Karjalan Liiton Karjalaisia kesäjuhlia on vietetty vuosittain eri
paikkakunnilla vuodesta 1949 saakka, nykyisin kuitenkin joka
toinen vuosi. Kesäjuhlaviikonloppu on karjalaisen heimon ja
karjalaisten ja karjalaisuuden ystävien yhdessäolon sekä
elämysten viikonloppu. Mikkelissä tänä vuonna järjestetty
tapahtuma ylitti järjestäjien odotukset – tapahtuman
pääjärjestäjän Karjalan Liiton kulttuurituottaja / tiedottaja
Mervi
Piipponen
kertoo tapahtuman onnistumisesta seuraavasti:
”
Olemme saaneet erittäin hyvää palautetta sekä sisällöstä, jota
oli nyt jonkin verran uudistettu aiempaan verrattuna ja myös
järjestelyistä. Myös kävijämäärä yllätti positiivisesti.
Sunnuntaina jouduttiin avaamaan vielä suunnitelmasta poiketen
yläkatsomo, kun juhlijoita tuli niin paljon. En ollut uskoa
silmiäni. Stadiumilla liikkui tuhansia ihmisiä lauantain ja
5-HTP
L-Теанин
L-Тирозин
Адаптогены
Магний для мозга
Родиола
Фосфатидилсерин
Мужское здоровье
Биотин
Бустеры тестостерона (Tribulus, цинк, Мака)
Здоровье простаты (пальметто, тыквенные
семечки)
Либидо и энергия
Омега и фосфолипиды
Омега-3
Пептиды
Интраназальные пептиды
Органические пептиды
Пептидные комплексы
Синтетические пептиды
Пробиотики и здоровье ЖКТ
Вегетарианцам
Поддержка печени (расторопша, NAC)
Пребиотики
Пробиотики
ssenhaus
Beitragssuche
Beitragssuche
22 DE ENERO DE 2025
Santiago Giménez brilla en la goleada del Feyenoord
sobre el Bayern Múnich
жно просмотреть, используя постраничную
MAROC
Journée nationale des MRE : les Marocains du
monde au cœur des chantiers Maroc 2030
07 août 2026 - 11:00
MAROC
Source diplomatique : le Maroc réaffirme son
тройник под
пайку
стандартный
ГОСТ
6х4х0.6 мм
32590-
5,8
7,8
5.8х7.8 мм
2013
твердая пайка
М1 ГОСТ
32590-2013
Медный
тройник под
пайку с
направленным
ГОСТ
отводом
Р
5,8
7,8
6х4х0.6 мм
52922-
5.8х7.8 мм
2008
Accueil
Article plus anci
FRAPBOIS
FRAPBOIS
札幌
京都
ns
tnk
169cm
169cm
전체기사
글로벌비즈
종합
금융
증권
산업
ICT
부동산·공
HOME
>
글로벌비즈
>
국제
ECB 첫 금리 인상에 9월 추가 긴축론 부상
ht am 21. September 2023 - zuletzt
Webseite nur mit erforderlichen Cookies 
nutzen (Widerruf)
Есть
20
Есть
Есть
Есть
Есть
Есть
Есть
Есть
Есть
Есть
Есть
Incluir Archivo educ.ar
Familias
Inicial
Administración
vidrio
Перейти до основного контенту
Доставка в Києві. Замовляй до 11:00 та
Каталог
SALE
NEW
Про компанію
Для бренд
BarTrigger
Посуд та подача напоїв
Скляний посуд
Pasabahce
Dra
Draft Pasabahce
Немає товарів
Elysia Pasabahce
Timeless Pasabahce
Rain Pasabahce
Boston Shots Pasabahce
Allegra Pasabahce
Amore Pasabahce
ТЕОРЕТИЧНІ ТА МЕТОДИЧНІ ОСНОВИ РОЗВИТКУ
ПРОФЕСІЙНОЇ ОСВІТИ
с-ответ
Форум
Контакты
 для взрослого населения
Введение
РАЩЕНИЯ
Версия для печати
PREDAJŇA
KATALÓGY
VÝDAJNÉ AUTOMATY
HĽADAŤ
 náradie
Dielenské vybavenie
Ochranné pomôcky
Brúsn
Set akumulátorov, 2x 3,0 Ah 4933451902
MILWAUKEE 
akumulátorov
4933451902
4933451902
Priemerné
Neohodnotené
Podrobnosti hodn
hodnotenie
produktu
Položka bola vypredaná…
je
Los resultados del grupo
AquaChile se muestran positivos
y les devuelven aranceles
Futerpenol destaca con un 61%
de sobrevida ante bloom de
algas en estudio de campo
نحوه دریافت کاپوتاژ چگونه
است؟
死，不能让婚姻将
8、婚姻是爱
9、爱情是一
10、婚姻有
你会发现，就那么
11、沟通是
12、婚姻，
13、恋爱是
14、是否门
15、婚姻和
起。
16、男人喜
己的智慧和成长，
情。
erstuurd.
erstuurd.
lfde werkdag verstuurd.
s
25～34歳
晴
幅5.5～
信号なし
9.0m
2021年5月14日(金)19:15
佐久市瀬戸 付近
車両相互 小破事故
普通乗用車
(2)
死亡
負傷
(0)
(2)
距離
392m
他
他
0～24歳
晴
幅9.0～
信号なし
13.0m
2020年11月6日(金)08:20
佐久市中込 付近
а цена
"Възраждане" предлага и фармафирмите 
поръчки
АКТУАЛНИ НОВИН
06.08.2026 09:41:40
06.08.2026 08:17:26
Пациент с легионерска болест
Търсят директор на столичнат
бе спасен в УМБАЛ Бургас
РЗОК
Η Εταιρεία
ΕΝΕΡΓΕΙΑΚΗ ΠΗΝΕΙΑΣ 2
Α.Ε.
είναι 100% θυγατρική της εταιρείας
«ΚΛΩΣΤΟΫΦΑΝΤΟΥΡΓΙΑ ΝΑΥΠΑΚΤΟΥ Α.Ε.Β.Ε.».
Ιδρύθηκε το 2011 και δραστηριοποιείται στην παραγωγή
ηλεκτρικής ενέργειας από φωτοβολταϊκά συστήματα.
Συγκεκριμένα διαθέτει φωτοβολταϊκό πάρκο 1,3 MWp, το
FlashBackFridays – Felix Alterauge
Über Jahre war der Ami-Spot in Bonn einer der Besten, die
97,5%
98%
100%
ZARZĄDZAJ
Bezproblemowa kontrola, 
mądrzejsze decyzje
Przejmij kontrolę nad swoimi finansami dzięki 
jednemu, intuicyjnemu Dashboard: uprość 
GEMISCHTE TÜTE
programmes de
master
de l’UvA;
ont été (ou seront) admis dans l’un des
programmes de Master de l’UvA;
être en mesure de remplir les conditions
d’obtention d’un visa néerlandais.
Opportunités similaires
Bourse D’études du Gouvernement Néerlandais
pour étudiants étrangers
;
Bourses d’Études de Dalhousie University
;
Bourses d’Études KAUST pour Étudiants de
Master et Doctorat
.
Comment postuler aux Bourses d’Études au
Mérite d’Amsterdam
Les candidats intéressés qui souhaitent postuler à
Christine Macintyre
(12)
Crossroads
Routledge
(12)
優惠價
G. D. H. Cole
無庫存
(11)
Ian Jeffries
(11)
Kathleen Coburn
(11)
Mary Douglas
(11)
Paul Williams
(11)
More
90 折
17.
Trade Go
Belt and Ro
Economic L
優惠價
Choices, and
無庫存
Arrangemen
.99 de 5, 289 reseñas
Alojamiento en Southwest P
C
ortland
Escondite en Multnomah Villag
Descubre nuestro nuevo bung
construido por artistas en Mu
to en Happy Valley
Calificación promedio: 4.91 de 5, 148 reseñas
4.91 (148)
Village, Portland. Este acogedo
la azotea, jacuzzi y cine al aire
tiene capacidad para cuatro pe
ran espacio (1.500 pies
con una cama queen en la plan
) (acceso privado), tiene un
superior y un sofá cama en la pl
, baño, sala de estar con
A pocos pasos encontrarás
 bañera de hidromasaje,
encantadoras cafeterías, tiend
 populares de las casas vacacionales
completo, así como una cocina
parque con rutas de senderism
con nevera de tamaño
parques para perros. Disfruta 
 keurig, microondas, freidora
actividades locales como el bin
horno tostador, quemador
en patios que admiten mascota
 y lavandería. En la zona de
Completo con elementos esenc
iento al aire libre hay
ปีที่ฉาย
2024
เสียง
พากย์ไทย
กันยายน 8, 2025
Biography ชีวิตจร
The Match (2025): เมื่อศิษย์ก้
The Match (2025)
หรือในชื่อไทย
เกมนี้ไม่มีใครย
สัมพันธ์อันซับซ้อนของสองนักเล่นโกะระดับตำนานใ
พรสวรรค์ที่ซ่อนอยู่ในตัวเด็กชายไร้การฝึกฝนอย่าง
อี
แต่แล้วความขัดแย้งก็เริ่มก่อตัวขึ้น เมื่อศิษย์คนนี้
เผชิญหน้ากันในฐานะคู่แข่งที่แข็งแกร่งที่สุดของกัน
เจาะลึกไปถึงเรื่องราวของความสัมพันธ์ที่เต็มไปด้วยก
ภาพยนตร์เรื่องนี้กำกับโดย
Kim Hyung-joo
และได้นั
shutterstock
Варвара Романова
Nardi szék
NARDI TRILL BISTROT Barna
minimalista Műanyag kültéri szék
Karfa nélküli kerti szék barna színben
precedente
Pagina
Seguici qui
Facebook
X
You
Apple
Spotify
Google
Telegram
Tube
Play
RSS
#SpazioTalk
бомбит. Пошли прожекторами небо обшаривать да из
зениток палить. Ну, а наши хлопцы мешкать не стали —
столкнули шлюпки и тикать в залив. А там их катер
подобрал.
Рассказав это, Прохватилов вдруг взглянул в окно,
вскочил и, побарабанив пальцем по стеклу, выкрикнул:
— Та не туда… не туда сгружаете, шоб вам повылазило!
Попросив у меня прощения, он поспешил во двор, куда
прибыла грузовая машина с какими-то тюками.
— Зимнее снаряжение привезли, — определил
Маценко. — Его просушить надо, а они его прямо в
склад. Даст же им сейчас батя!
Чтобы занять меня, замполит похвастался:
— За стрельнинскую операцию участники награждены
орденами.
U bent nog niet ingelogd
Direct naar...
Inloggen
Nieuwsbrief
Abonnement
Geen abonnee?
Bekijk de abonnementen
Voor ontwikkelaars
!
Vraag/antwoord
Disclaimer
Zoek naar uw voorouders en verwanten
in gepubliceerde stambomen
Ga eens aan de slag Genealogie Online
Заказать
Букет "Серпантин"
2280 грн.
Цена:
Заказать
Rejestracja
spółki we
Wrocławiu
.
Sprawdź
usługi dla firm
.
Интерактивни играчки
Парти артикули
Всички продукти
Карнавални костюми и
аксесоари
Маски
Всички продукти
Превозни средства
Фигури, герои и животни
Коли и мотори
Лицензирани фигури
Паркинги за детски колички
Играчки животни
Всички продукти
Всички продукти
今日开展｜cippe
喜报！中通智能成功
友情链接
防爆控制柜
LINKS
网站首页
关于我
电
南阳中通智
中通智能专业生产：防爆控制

....

[WHAT IS BEING ASKED]
The required answer is the run of lines above, starting at the line with "07 août 2026 - 11:00" and ending at the line with "ht am 21. September 2023 - zuletzt", reproduced exactly with both ends.

[FINISHED TASK]
07 août 2026 - 11:00
MAROC
Source diplomatique : le Maroc réaffirme son
тройник под
пайку
стандартный
ГОСТ
6х4х0.6 мм
32590-
5,8
7,8
5.8х7.8 мм
2013
твердая пайка
М1 ГОСТ
32590-2013
Медный
тройник под
пайку с
направленным
ГОСТ
отводом
Р
5,8
7,8
6х4х0.6 мм
52922-
5.8х7.8 мм
2008
Accueil
Article plus anci
FRAPBOIS
FRAPBOIS
札幌
京都
ns
tnk
169cm
169cm
전체기사
글로벌비즈
종합
금융
증권
산업
ICT
부동산·공
HOME
>
글로벌비즈
>
국제
ECB 첫 금리 인상에 9월 추가 긴축론 부상
ht am 21. September 2023 - zuletzt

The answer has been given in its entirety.